• [Written task] Write out nothing except the lines running from the one containing "of Wheelgate Park, there's" to the last line of the data, exactly as they stand.
** Given records follows **
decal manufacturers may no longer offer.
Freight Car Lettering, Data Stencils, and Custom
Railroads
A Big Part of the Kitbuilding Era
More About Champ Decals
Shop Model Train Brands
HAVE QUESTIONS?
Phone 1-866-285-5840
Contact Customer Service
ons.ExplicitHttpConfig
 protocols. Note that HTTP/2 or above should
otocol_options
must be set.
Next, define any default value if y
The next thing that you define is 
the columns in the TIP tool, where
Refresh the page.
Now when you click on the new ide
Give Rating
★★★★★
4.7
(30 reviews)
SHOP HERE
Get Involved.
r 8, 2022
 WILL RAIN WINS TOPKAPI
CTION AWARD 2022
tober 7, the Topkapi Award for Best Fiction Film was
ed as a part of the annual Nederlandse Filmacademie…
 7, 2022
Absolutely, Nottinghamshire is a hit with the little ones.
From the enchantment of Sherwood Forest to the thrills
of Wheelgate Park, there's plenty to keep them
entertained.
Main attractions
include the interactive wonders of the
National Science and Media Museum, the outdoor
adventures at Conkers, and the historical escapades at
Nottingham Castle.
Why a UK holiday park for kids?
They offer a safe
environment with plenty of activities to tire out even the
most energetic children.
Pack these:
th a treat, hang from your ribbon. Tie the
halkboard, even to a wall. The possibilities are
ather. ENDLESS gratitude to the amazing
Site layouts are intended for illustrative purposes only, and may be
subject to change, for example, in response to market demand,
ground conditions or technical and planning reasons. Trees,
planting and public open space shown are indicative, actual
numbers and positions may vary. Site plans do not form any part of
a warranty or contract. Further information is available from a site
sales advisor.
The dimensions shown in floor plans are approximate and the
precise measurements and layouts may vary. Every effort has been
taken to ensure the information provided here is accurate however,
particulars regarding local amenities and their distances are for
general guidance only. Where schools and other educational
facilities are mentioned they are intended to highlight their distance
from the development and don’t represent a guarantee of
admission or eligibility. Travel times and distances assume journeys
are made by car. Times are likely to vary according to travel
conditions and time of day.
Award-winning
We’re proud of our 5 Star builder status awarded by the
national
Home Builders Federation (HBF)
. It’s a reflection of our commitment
** End of Given records **
• [Answer area]
of Wheelgate Park, there's plenty to keep them
entertained.
Main attractions
include the interactive wonders of the
National Science and Media Museum, the outdoor
adventures at Conkers, and the historical escapades at
Nottingham Castle.
Why a UK holiday park for kids?
They offer a safe
environment with plenty of activities to tire out even the
most energetic children.
Pack these:
th a treat, hang from your ribbon. Tie the
halkboard, even to a wall. The possibilities are
ather. ENDLESS gratitude to the amazing
Site layouts are intended for illustrative purposes only, and may be
subject to change, for example, in response to market demand,
ground conditions or technical and planning reasons. Trees,
planting and public open space shown are indicative, actual
numbers and positions may vary. Site plans do not form any part of
a warranty or contract. Further information is available from a site
sales advisor.
The dimensions shown in floor plans are approximate and the
precise measurements and layouts may vary. Every effort has been
taken to ensure the information provided here is accurate however,
particulars regarding local amenities and their distances are for
general guidance only. Where schools and other educational
facilities are mentioned they are intended to highlight their distance
from the development and don’t represent a guarantee of
admission or eligibility. Travel times and distances assume journeys
are made by car. Times are likely to vary according to travel
conditions and time of day.
Award-winning
We’re proud of our 5 Star builder status awarded by the
national
Home Builders Federation (HBF)
. It’s a reflection of our commitment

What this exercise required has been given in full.